Mai mengangguk setuju, “Yah, Nial benar.” Katanya, “Kami tidak akan mungkin punya hubungan seperti itu.”
“Kenapa? Kalian nampak cocok, yah walau banyak tidak akurnya, sih...”
“Tentu saja tidak bisa. Kami kan sepupuan.” Ucap Mai lantang dan tegas dan membuat hampir seluruh orang yang berada di kafe memandang kami termasuk dengan mereka berempat.
Mengabaikan orang-orang di sekitar, tanpa sadar aku ternganga. Mereka sepupuan, namun tak ada satupun letak kemiripan yang mereka punya. Baik sifat maupun rupa fisik mereka. Jika Neil memiliki rupa seorang blasteran dengan mata hijau bening dan rambut berwarna tembaga, maka Mai tidak sama sekali. Gadis itu malah seperti orang pribumi asli dengan rambut hitam dan bola mata sipit yang sewarna.

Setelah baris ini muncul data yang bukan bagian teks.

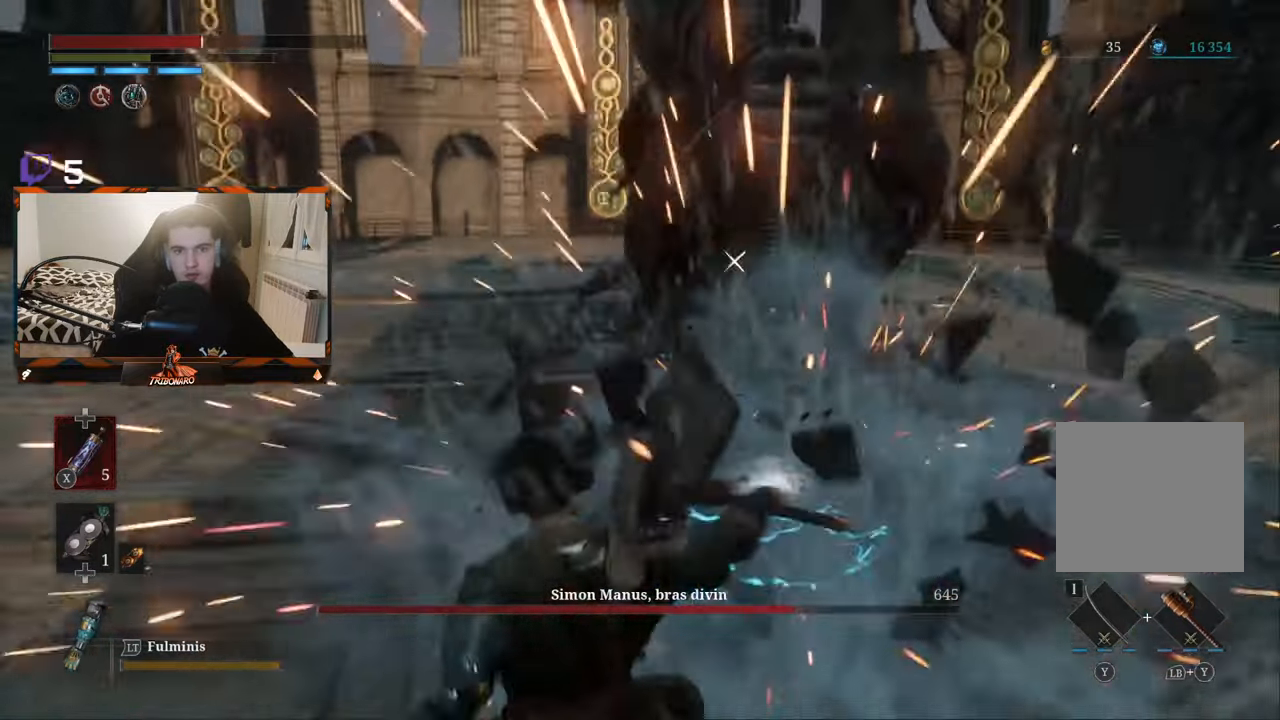
{"buttons": ["B"], "left_stick": "up-left", "right_stick": "center", "events": [[416, "B", "down"], [483, "left_stick", "up-left"]]}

“Kok bisa? Kalian tidak punya kemiripan, sekalipun itu di warna rambut atau pun bentuk mata. Mata Mai agak sipit, dan kau Nial punya mata seperti orang barat kebanyakan.”
“Hn. Tapi ibu kami bersaudara.” Kata Nial
“Kandung malah.” Mai menambahkan.
Aku menatap mereka setengah percaya, mataku mengerjap beberapa kali bahkan dengan waitress yang membawakan makanan kesukaanku pun tidak ku sadari.
“Wow... bahkan kalian jarang terlihat akur dan ternyata... ternyata kalian adalah sepupuan? Aku─”
“Za!”
Ucapanku terhenti saat seseorang memanggilku, aku mengalihkan perhatianku dari Neil dan Mai untuk melihat orang yang sudah memanggilu. “Januar...” Sahutku. Melihatnya membuatku ingat dengan janji kami tadi. Padahal aku ke kafe ini pun karena sudah menjadi kebiasaanku.
“Bergabunglah.” Sahutku kemudian sambil menunjuk kursi di sampingku dengan dagu.
“Oke...”
“Jadi apa yang membuatmu datang kemari? Biasanya juga kau malas jika ke sini karena tidak suka dengan suasana yang ramai.” Mai memperhatikan Januar yang tidak biasanya datang ke kafe karena rasa tidak nyaman yang dia rasakan ketika banyak orang, katanya dia sering sesak kalau di tempat ramai, padahal aku tahu dia tidak suka ditatap oleh para gadis yang melihatnya. Dia risih dengan tatapan para gadis yang seolah menjadikannya sebagai santapan lezat yang tersedia di atas meja. Salahkan saja wajahnya yang terlampau tampan yang mungkin setara dengan Neil atau bahkan melebihinya.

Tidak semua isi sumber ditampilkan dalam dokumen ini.